2. Given the other Daumier engravings Van Gogh acquired from De Hollandsche Illustratie and a print after Jacque mentioned elsewhere, in this case two prints are possible candidates, namely, Reizigers met een pleiziertrein (On a day out by train), in De Hollandsche Illustratie 2 (1865-1866), no. 21, p. 168; and Met den pleiziertrein – Te laat! (On a day out by train – Too late!), in De Hollandsche Illustratie 2 (1865-1866), no. 4, p. 32. Both are in the estate. Ill. 57 [57] and Ill. 2023 [2023]. (t* 1056 and t*15). Het eerste april-gras [1954] (The first grass in April) after Jacque was on the same page as Reizigers met een pleiziertrein; above Met den pleiziertrein was De vier leeftijden van den drinker [51] (The four ages of the drinker). For these prints, see letter 267, n. 32 and 33.
[57] [2023] [1954] [51]
3. Henry Monnier’s Croquis à la plume (1858) consists of 28 dramatised conversations. The story ‘Un voyage en diligence’ is set ‘in the offices and in the interior of the diligence. Parents, friends, acquaintances, porters, messenger boys and idlers throng about the travellers. The horses are harnessed’ (dans les bureaux et dans l’intérieur de la diligence. Les parents, les amis, les conaissances, les portiers, les commissionaires et les oisifs se pressent autour des voyageurs. Les chevaux sont à la voiture). Ed. Brussels 1858, pp. 5-98 (quotation on p. 5).

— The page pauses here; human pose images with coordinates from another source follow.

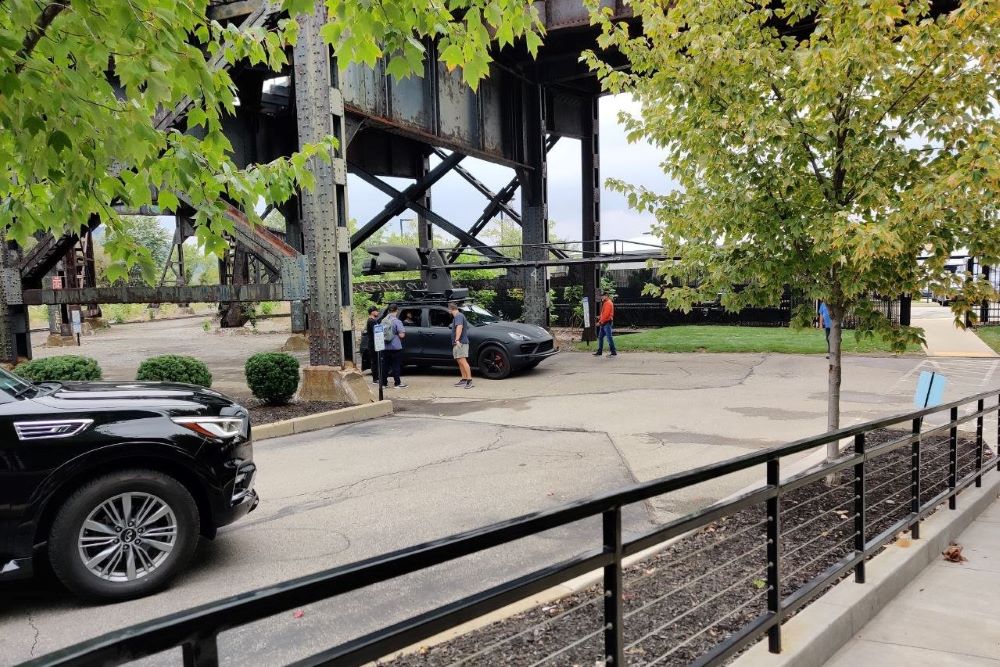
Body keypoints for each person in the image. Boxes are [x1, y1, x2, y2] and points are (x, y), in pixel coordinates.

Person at [380, 304, 407, 389]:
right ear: (397, 310)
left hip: (385, 347)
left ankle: (384, 383)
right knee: (396, 365)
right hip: (395, 347)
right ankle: (397, 383)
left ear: (388, 310)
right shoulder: (397, 321)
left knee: (385, 366)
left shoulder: (383, 320)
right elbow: (402, 335)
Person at [448, 301, 473, 388]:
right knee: (459, 361)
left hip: (460, 342)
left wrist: (457, 339)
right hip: (458, 342)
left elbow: (459, 327)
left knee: (463, 360)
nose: (449, 311)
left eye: (449, 309)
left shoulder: (458, 316)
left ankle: (469, 380)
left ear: (450, 309)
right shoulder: (457, 317)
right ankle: (464, 379)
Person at [594, 292, 617, 358]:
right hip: (604, 323)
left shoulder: (608, 303)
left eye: (603, 296)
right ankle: (599, 352)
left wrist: (600, 322)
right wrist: (599, 317)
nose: (602, 297)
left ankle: (613, 353)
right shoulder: (606, 303)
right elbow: (604, 314)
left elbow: (606, 315)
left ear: (606, 296)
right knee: (600, 337)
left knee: (609, 338)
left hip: (607, 323)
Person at [365, 306, 380, 384]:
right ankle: (375, 378)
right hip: (373, 343)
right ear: (372, 312)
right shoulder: (371, 321)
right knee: (374, 361)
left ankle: (377, 377)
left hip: (374, 343)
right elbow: (376, 331)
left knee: (375, 361)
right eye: (376, 311)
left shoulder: (373, 320)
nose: (377, 312)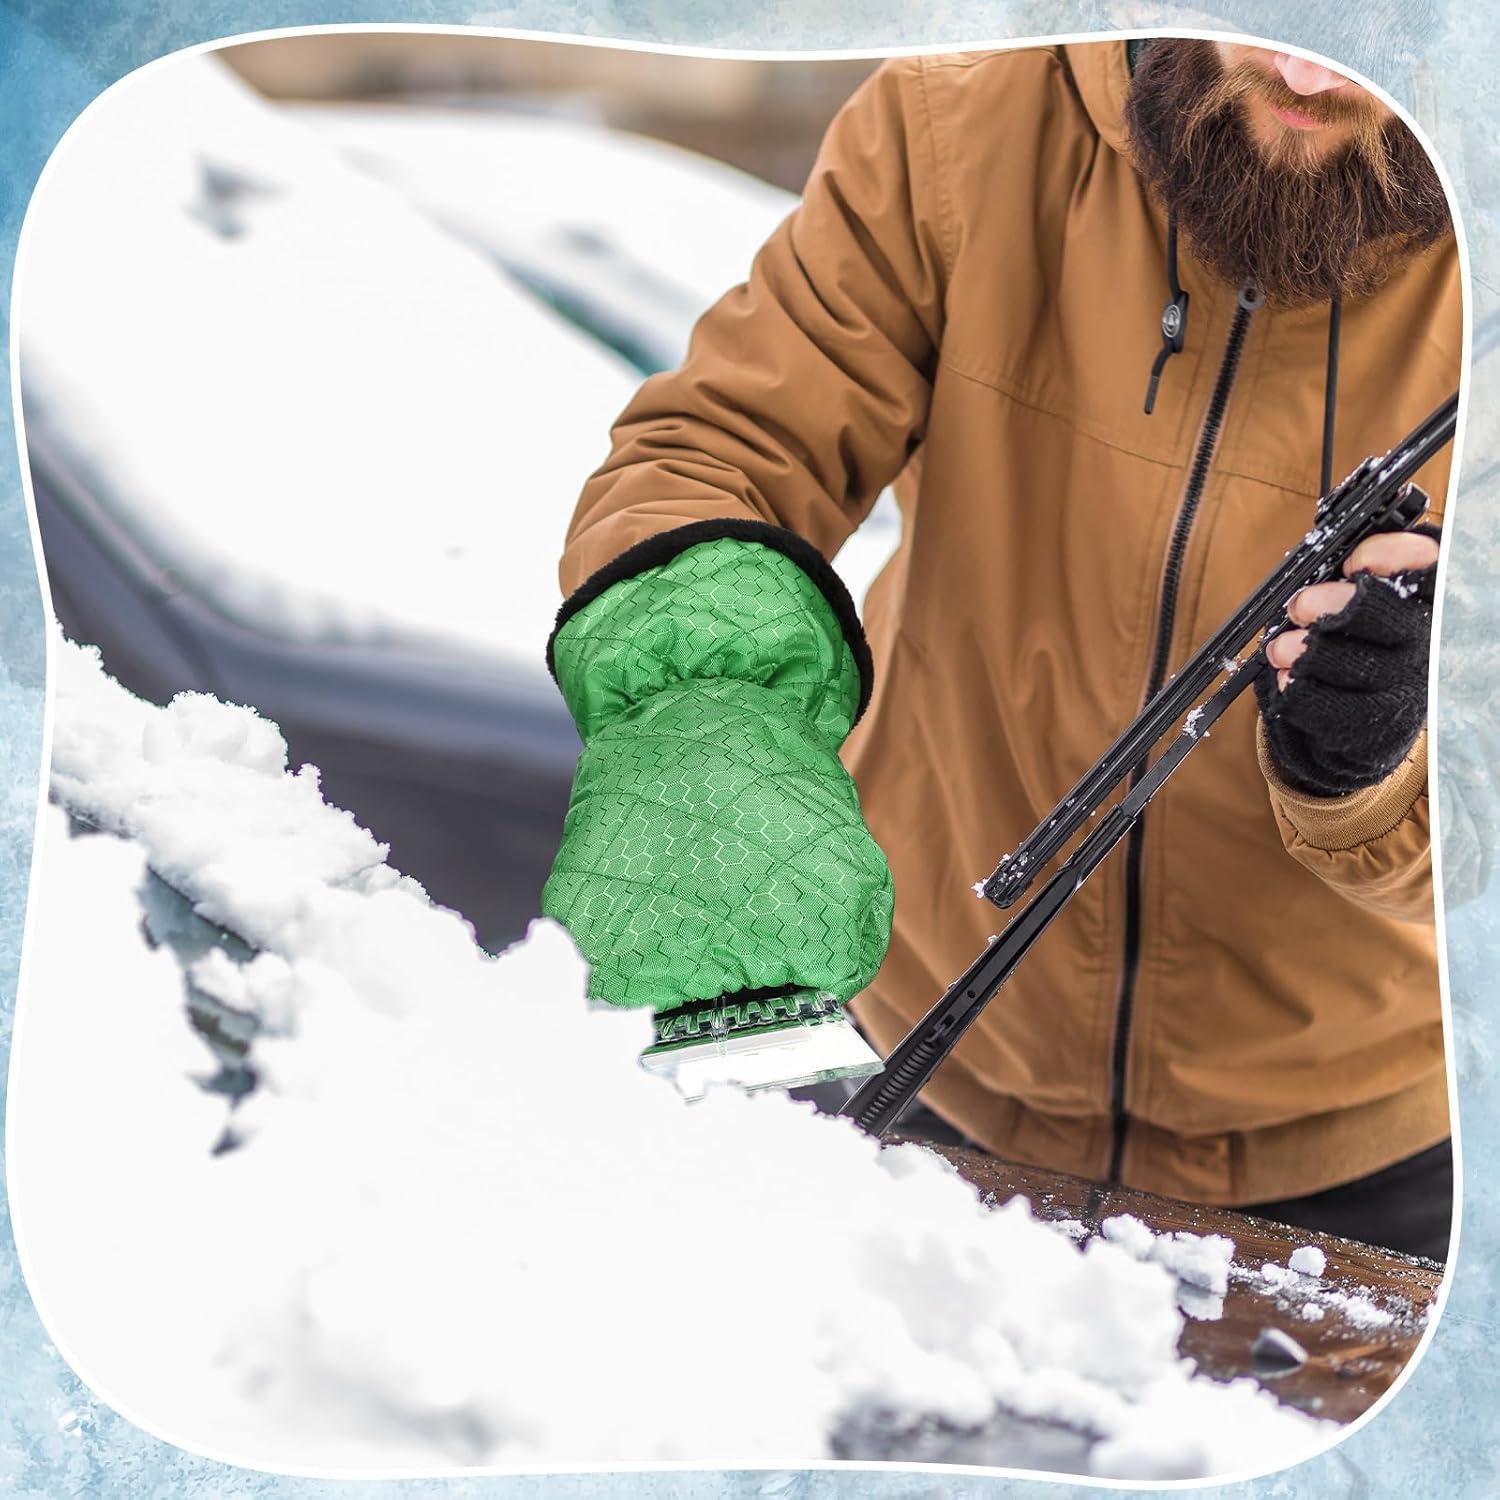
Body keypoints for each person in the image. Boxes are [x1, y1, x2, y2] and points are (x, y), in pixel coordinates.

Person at [539, 38, 1461, 1261]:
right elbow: (727, 444)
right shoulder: (954, 126)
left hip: (1364, 1145)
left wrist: (1391, 764)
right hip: (925, 1059)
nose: (1307, 69)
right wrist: (711, 699)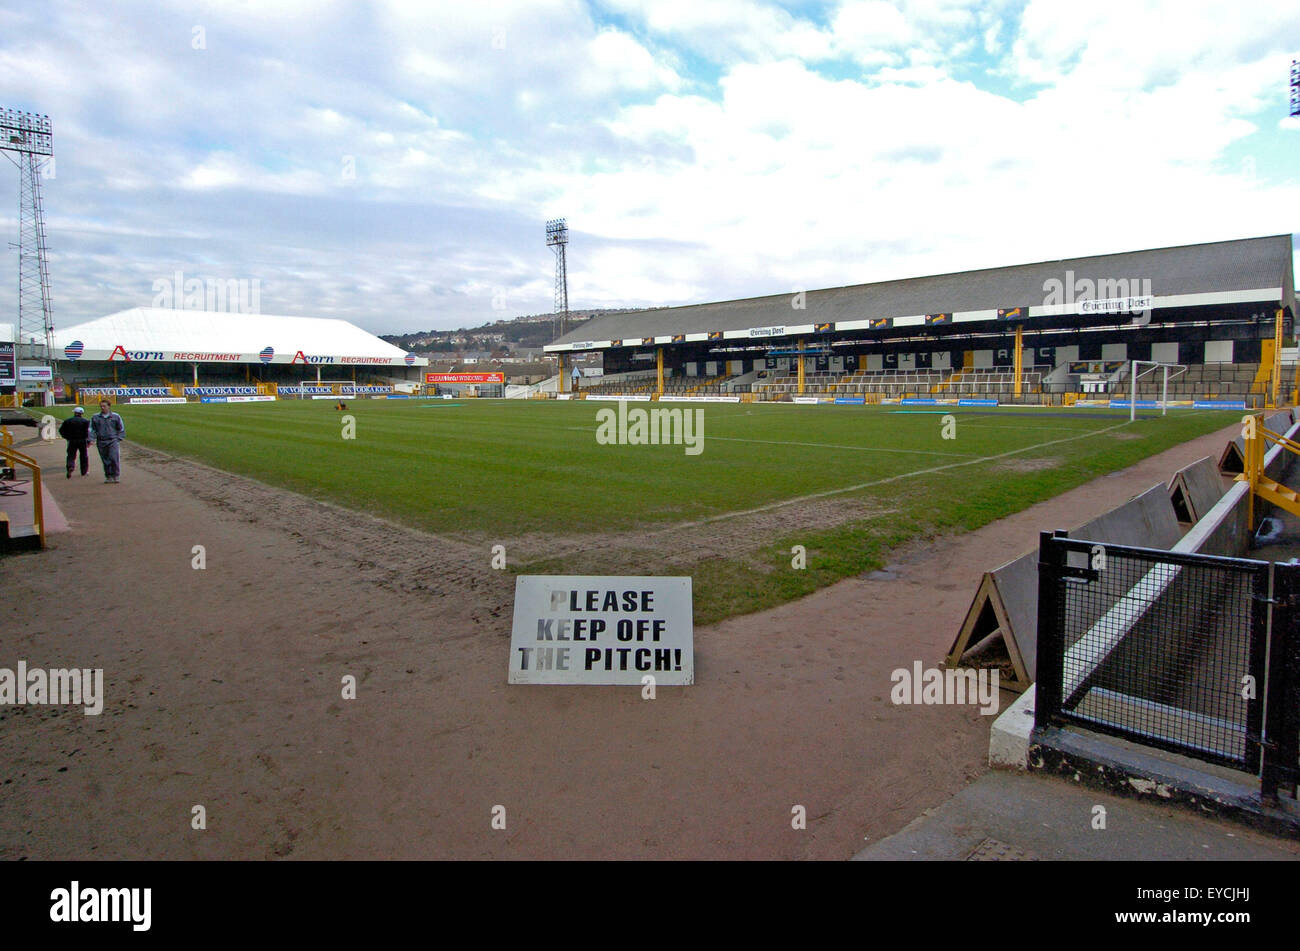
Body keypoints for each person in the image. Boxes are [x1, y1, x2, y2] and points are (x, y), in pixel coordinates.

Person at [88, 399, 126, 483]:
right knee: (105, 460)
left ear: (109, 406)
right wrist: (91, 439)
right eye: (101, 406)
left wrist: (119, 438)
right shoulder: (95, 417)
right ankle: (108, 476)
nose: (102, 408)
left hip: (112, 440)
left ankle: (116, 475)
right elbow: (91, 429)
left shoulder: (116, 416)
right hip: (101, 441)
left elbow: (121, 428)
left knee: (114, 458)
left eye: (104, 406)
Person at [58, 406, 92, 478]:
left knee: (71, 455)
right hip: (82, 440)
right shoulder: (86, 421)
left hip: (72, 440)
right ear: (81, 413)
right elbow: (88, 432)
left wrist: (66, 437)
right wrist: (88, 441)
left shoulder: (68, 421)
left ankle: (70, 466)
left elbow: (61, 430)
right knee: (84, 456)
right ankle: (84, 471)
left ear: (74, 412)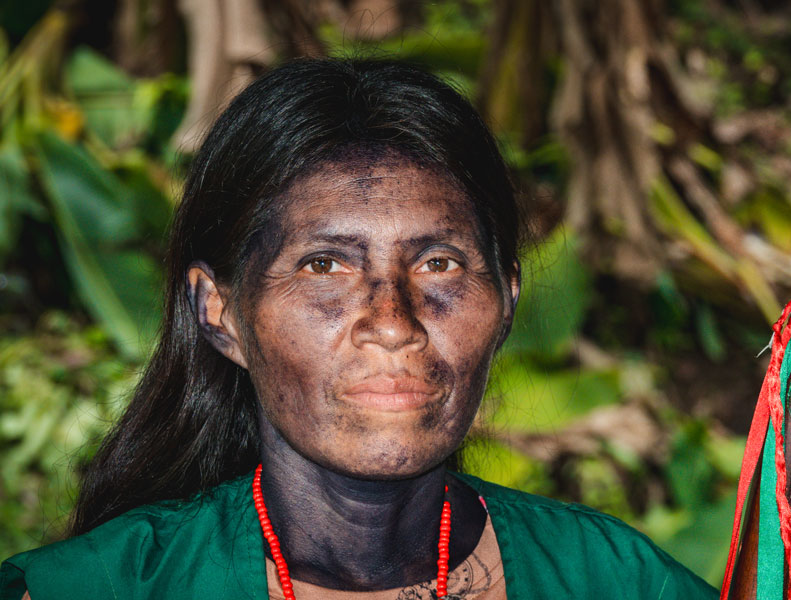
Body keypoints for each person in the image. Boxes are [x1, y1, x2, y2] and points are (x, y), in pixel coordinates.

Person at [0, 58, 718, 599]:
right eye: (324, 266)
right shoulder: (99, 587)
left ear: (506, 298)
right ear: (220, 313)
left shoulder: (613, 580)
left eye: (439, 263)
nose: (392, 323)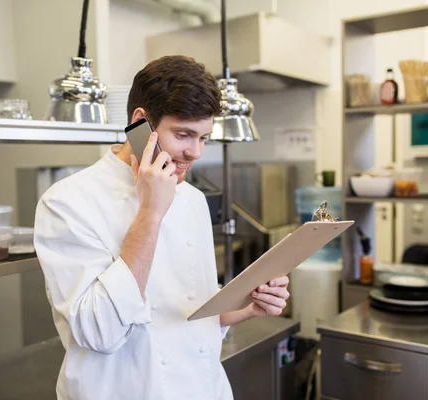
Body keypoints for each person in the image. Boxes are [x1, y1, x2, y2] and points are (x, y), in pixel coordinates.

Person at [34, 55, 290, 400]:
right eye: (184, 134)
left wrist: (246, 307)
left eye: (204, 137)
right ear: (141, 122)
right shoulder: (67, 202)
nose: (195, 152)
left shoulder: (193, 200)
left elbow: (189, 312)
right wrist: (151, 213)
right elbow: (99, 332)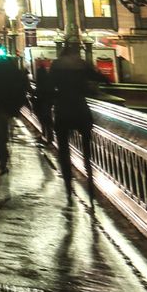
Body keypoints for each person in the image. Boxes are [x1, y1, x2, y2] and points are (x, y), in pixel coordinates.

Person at [46, 37, 107, 196]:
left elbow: (49, 85)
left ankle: (67, 179)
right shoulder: (82, 64)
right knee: (86, 138)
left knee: (63, 146)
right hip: (79, 106)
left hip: (63, 107)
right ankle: (88, 167)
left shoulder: (56, 65)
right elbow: (99, 78)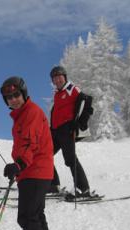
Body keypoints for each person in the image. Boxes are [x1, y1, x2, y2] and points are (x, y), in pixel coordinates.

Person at [0, 76, 58, 230]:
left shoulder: (30, 112)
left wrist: (19, 164)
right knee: (36, 214)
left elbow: (29, 143)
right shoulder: (21, 116)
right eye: (9, 97)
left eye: (16, 94)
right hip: (34, 172)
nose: (13, 99)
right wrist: (19, 166)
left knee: (28, 216)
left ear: (24, 94)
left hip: (34, 171)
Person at [49, 66, 96, 199]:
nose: (57, 80)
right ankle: (53, 185)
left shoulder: (71, 89)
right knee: (45, 154)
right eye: (54, 78)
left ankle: (83, 189)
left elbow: (87, 102)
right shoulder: (57, 94)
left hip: (67, 129)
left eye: (59, 77)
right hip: (56, 130)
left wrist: (81, 122)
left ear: (65, 77)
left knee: (70, 159)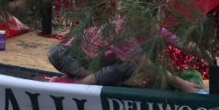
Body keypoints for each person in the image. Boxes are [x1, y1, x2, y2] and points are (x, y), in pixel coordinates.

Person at [47, 17, 208, 91]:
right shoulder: (123, 28)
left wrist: (210, 56)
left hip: (100, 66)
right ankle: (78, 86)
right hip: (75, 56)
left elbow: (182, 43)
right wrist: (182, 84)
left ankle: (85, 80)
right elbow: (146, 64)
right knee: (54, 51)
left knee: (126, 68)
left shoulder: (154, 28)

Monnier used the figure of Joseph Prudhomme to caricature the bureaucracy. Prudhomme personifies the arrogant, puffed-up petit-bourgeois, the prototype of self-important futility, and first appears in Scènes populaires dessinées à la plume (1830). He also figures in Grandeur et décadence de M. Joseph Prudhomme. Comédie en cinq actes et en prose. Par MM. G[ustave] Vaez [= Jean Nicolas van Nieuwenhuysen] et H[enry] Monnier. Brussels 1853, and in Mémoires de Monsieur Joseph Prudhomme. 2 vols. Paris 1857.